## Directions for this task
Rewrite the entries between the lines holding "### Never Auto-Fix" and "- Rollback procedures tested", inclusive, replacing "Validate" with "Verify" and keeping everything else the same.

## Data supplied
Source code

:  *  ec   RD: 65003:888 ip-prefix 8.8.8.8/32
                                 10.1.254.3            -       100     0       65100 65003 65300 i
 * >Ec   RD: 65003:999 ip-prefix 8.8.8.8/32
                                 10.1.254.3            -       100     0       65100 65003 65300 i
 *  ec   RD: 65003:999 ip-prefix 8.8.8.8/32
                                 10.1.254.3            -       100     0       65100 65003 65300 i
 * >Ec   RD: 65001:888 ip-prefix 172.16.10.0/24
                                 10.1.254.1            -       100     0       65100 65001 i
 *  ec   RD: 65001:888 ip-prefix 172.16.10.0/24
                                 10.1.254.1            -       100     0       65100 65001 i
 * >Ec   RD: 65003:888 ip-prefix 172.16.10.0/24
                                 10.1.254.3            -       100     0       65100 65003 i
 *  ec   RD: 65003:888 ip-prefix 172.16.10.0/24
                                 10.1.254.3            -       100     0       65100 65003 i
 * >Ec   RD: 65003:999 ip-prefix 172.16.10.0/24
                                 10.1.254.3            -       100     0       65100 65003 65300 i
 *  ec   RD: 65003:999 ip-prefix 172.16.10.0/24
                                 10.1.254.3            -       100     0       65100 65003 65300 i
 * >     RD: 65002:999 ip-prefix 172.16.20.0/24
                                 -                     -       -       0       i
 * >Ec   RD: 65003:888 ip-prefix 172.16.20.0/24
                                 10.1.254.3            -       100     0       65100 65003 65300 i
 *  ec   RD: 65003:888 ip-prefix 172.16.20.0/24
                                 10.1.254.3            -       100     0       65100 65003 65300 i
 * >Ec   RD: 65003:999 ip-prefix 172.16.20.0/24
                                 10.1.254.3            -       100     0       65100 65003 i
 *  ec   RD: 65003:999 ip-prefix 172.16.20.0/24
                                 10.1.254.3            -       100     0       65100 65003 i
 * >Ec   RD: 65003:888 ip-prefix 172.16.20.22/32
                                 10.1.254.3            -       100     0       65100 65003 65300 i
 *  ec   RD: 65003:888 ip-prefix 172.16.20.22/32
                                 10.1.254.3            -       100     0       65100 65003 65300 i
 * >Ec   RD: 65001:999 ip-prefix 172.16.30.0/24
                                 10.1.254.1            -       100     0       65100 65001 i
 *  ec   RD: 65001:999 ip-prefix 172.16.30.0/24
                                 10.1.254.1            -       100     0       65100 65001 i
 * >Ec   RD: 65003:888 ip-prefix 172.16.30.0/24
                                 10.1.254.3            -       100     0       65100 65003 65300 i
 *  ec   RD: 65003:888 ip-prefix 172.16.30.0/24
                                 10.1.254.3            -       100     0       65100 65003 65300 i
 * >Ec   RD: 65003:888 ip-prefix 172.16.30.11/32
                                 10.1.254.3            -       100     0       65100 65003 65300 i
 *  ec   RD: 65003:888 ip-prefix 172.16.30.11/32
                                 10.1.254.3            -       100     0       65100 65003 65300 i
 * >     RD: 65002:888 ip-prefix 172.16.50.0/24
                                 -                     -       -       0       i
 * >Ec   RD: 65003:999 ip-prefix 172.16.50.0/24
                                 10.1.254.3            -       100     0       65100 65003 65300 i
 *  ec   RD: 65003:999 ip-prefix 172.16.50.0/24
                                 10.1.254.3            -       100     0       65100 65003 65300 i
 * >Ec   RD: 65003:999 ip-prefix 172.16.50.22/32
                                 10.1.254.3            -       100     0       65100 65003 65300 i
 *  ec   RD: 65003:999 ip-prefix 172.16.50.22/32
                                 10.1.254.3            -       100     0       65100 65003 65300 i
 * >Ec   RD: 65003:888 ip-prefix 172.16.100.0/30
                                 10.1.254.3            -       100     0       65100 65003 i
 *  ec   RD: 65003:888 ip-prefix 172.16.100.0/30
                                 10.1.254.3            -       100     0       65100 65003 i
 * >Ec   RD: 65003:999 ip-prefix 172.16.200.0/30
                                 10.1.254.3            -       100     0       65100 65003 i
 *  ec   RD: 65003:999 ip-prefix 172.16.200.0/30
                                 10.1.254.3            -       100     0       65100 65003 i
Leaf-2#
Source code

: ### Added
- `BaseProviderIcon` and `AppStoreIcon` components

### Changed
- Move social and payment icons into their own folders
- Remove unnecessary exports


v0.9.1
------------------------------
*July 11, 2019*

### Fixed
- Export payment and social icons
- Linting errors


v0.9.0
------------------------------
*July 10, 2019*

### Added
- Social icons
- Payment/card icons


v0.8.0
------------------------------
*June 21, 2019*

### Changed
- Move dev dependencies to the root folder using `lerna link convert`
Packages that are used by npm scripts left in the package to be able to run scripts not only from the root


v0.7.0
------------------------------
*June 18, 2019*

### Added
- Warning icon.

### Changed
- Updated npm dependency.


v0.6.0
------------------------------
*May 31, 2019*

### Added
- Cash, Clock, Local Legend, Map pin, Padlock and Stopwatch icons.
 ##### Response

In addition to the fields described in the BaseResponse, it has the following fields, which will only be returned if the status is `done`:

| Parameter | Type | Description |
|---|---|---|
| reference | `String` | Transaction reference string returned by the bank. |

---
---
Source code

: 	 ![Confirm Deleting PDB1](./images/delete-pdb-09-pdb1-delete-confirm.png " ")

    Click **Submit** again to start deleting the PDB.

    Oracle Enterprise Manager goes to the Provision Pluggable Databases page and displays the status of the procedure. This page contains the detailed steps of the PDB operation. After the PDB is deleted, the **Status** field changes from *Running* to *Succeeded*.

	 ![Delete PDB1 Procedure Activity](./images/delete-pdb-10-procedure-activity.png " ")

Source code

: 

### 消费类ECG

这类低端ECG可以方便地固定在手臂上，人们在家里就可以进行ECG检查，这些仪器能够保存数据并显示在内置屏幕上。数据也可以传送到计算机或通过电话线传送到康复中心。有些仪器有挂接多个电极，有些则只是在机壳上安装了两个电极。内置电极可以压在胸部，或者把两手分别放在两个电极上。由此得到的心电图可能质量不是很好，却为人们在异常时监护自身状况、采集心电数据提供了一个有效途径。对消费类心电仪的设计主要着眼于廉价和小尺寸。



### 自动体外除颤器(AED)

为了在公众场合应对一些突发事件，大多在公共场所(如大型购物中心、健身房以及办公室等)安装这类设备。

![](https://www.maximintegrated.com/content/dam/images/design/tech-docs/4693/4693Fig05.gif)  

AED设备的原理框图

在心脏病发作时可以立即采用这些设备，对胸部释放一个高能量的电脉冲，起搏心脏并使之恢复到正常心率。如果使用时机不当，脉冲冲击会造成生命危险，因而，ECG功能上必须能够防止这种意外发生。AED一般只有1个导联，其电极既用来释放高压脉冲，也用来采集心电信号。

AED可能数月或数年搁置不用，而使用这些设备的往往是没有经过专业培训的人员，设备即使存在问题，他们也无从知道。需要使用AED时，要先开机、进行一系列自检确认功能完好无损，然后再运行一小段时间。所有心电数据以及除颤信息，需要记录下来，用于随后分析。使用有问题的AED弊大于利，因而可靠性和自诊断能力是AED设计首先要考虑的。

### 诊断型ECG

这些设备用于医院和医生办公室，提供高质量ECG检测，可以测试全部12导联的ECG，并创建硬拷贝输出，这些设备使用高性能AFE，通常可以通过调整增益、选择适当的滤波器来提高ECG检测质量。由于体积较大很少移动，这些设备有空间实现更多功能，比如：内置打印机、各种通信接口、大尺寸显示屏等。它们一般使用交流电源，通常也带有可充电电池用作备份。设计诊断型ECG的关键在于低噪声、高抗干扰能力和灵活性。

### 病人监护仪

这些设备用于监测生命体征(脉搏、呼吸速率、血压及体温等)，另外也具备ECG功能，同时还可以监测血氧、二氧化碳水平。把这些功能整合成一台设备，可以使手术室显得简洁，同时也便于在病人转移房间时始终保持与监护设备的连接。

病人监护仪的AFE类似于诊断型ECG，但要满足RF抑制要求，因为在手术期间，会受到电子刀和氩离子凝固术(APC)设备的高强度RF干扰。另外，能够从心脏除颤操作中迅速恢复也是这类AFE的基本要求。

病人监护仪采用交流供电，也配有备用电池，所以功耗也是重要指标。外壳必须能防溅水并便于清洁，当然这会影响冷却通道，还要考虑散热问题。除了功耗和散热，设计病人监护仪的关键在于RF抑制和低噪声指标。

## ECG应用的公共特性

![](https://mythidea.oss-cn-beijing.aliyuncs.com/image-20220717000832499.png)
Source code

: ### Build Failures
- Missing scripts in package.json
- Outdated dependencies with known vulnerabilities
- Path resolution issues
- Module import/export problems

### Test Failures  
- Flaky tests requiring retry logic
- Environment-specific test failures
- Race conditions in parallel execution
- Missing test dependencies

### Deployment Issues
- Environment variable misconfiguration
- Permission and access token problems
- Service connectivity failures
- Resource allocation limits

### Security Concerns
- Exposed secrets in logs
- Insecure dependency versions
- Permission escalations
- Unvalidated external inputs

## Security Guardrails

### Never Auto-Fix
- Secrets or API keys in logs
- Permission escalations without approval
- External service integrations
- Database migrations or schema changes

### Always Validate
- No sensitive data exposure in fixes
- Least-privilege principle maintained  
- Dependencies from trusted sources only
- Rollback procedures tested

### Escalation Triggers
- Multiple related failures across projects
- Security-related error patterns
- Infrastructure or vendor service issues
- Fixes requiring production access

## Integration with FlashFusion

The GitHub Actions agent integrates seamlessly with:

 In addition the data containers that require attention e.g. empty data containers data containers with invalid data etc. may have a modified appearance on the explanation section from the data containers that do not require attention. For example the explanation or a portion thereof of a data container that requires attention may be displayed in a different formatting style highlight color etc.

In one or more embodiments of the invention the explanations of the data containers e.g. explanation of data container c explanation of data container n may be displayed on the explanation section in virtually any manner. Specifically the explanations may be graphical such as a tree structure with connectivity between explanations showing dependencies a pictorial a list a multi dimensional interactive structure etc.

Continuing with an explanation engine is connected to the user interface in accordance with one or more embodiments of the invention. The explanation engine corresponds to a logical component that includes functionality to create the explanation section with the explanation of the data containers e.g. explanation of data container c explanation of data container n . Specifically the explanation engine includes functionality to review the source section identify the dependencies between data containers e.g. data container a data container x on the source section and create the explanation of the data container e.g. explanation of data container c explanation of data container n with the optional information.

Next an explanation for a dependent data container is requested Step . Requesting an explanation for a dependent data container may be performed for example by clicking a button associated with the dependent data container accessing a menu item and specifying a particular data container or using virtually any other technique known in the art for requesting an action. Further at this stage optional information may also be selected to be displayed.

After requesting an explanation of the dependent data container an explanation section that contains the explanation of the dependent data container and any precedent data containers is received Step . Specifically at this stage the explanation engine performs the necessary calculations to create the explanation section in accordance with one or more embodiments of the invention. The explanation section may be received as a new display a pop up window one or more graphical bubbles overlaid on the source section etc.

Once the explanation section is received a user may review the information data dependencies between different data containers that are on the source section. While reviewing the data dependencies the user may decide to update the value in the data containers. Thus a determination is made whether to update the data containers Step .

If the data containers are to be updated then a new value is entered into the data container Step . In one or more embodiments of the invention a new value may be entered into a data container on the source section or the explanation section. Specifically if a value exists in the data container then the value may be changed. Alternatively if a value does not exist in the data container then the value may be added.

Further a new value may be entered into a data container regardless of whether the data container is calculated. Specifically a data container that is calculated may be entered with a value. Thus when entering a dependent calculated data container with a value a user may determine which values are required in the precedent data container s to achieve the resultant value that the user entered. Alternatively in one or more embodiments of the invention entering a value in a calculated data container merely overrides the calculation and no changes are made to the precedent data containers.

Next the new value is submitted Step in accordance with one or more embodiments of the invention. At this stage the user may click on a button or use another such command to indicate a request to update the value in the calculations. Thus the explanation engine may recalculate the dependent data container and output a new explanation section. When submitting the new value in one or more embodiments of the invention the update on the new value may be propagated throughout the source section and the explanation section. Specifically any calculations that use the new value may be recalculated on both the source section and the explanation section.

## Answer to the problem
### Never Auto-Fix
- Secrets or API keys in logs
- Permission escalations without approval
- External service integrations
- Database migrations or schema changes

### Always Verify
- No sensitive data exposure in fixes
- Least-privilege principle maintained  
- Dependencies from trusted sources only
- Rollback procedures tested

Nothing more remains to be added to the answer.